What industry now needs are soft skills like IT and PR, mathematics and physics. A student presenting themselves at their prospective employer with qualifications in media or metalwork isn't going to make much of an impression. And whose fault is that? It is the old people who run the educational establishment for not foreseeing the change, and the old people who run the press for dragging their names through the mud.

Maybe it is their way of getting back at the young for their white toothed, non-balding, flat stomached gorgeousness. And for all that sex that the old imagine the young are having. Bastards!

Those that are past their youth, no matter how hard they try to cling on to it, are traditionally beset with enmity towards those that still possess it, in all its unlined, pert, ruddy-cheeked ripeness. The sallow, grey and paunchy look at the bouncy, lithe and vigorous and damn them for their casual, throw-away attitude to that which the old desire most of all - their youth back.
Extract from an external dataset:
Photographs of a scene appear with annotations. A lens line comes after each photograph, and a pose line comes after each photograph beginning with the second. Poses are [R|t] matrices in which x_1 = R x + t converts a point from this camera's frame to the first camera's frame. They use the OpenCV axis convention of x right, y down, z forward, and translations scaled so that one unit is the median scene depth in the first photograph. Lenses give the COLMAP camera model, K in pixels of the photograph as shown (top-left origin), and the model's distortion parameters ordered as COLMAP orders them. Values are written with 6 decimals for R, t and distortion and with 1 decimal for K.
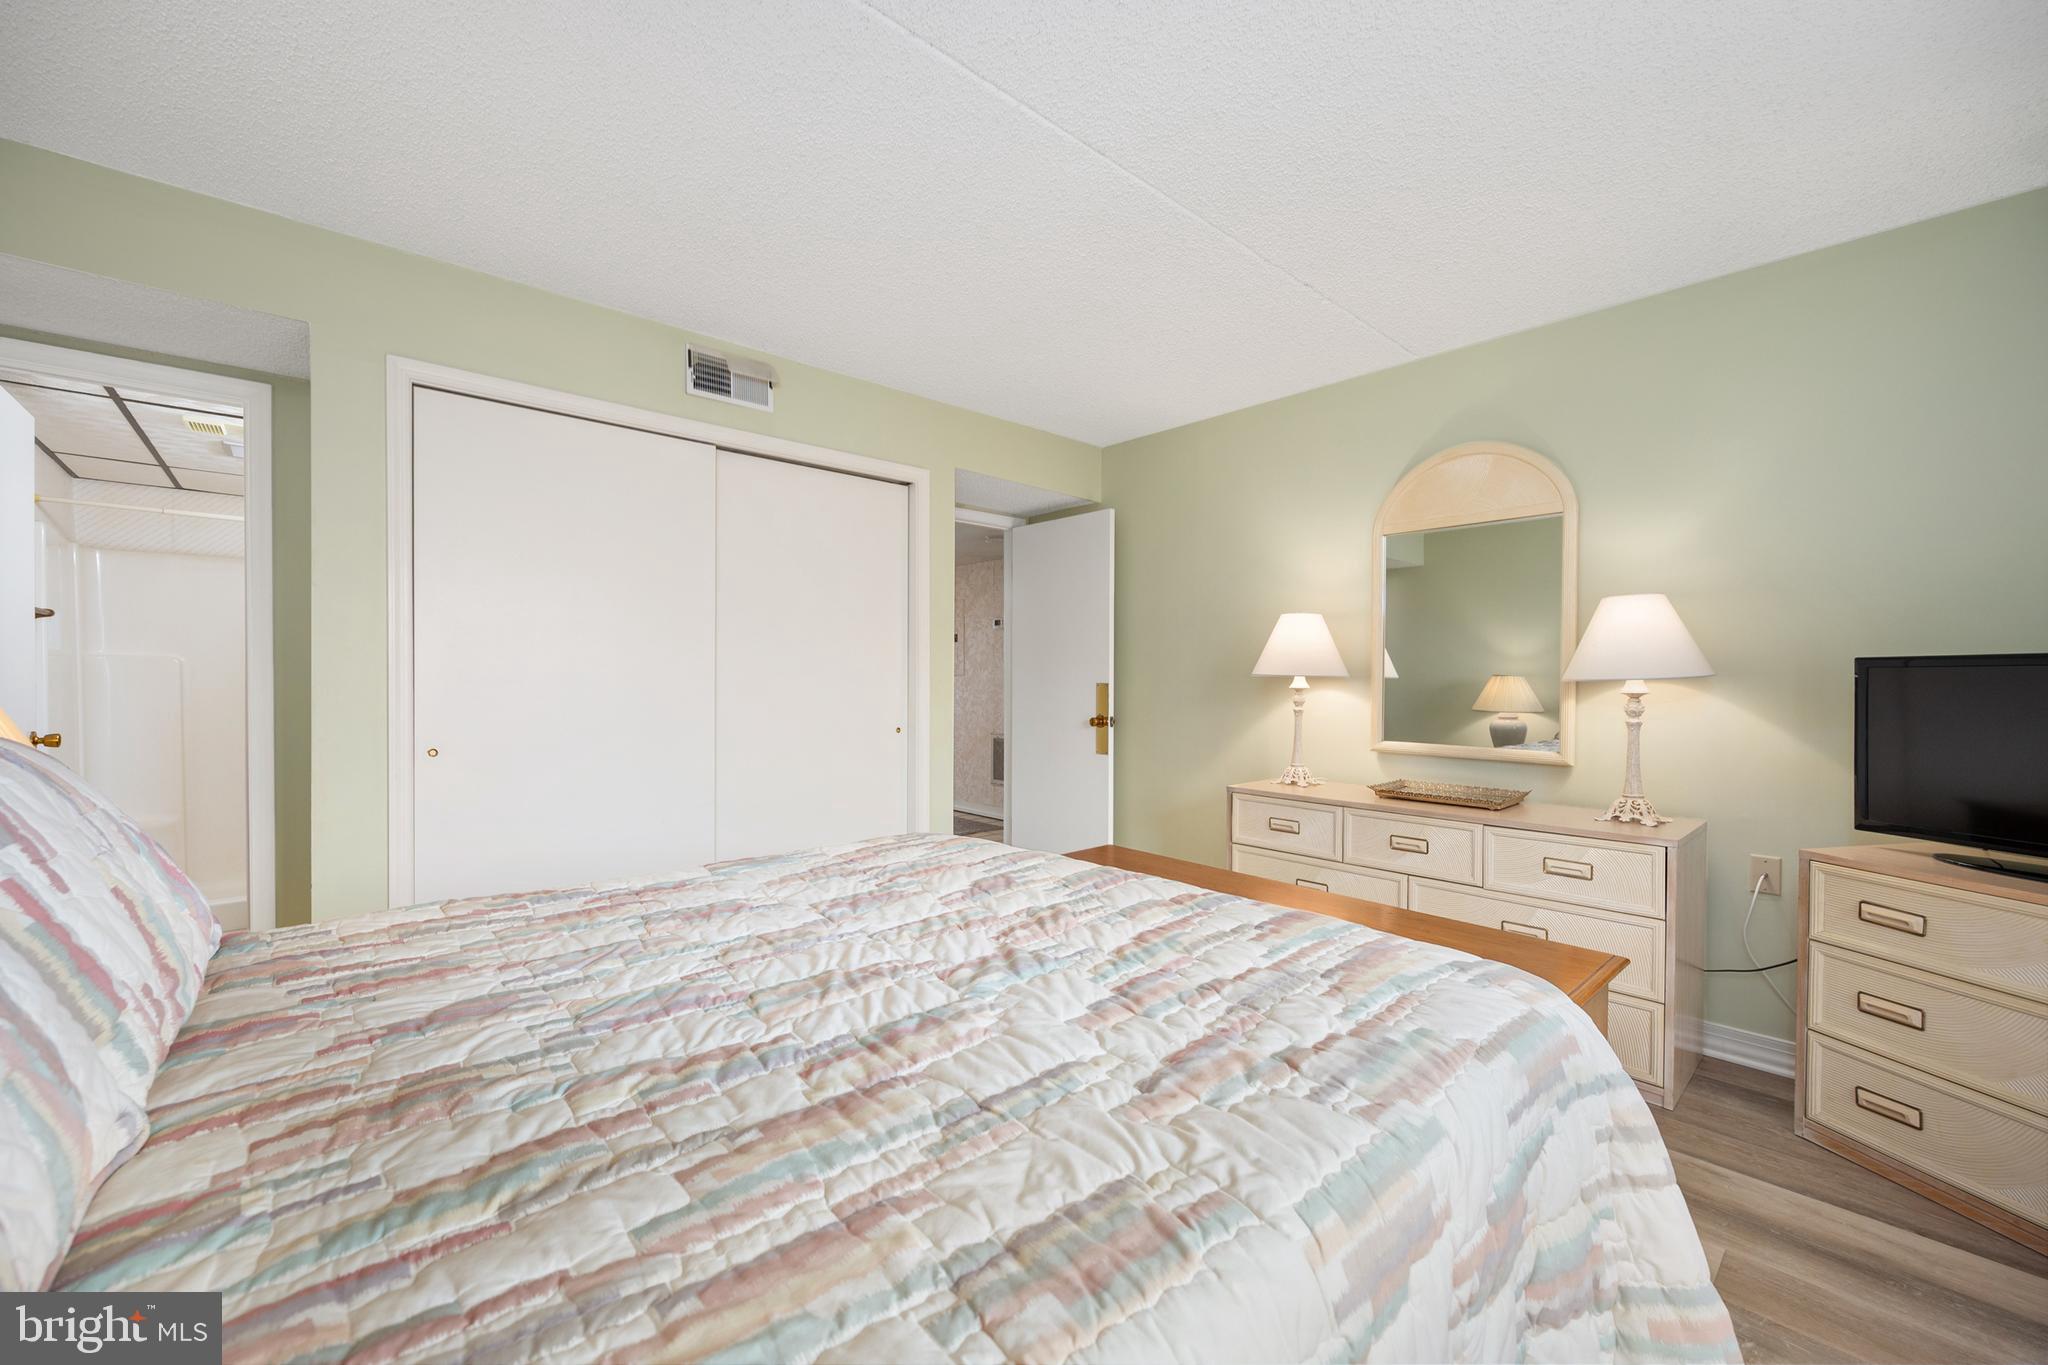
lens RADIAL K [[821.1, 0, 1024.0], [0, 821.1, 682.5], [0, 0, 1]] dist [0.000744, -0.000027]
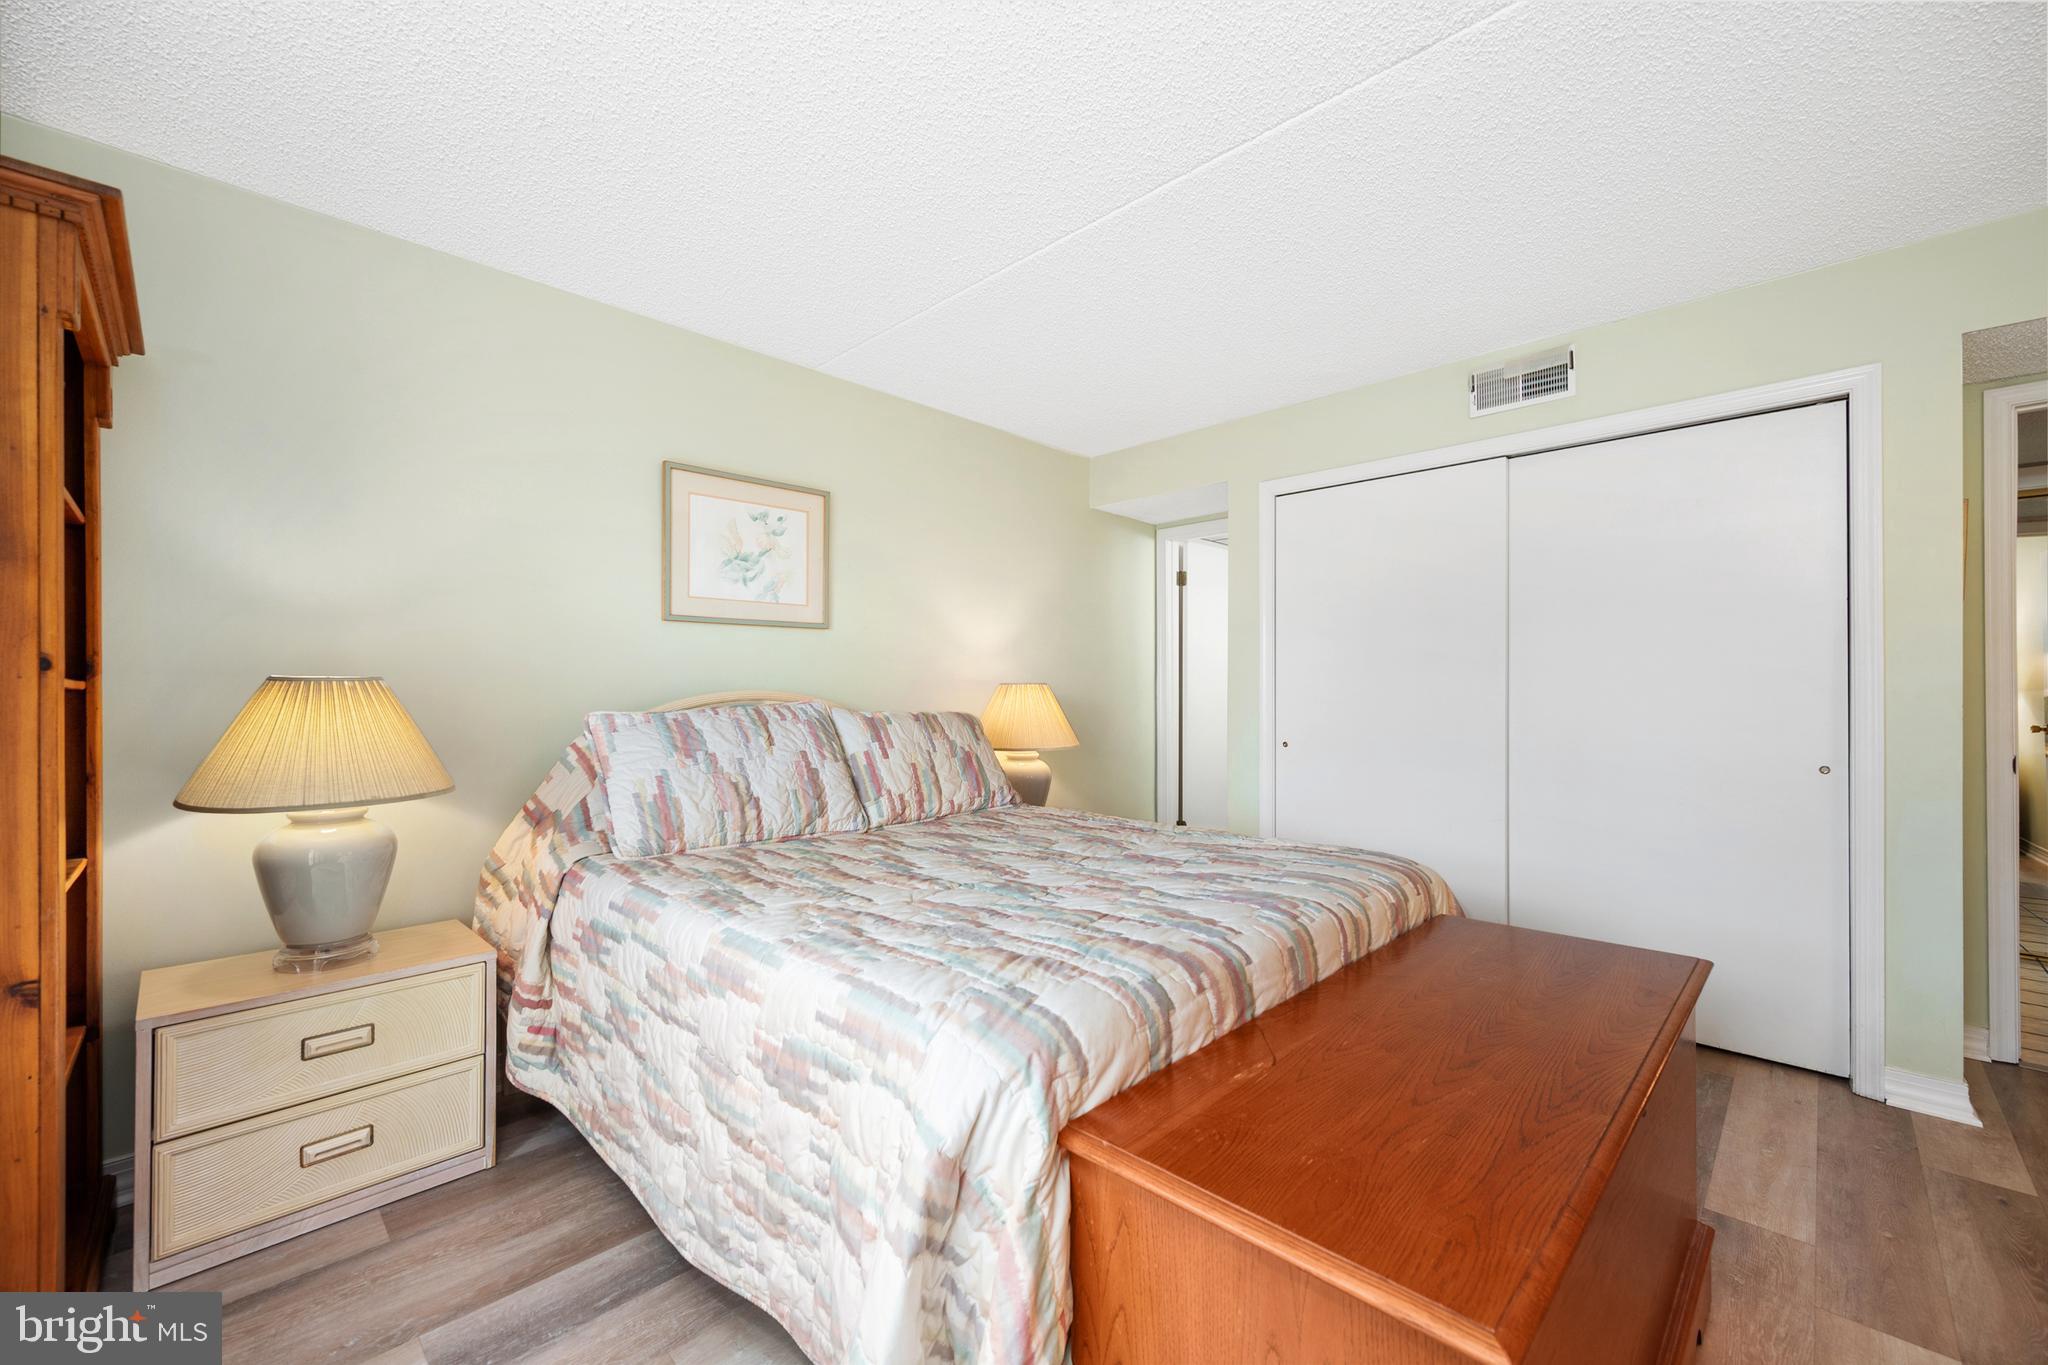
lens RADIAL K [[821.1, 0, 1024.0], [0, 821.1, 682.5], [0, 0, 1]] dist [0.000744, -0.000027]
pose [[0.062419, -0.009360, -0.998006, 1.712157], [-0.005819, 0.999936, -0.009742, -0.012659], [0.998033, 0.006416, 0.062361, 1.078862]]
This is mostly what informs the non-young's attitude to teenagers. When they themselves were teens, it seemed as though that time would never end. Previous generations treated their own youth with the same disregard that they now see in those that came after them.

Only by living so long do they know that youth only appears to last for ever while you are going through it. Then, there is a lifetime of contemplating how quickly it went.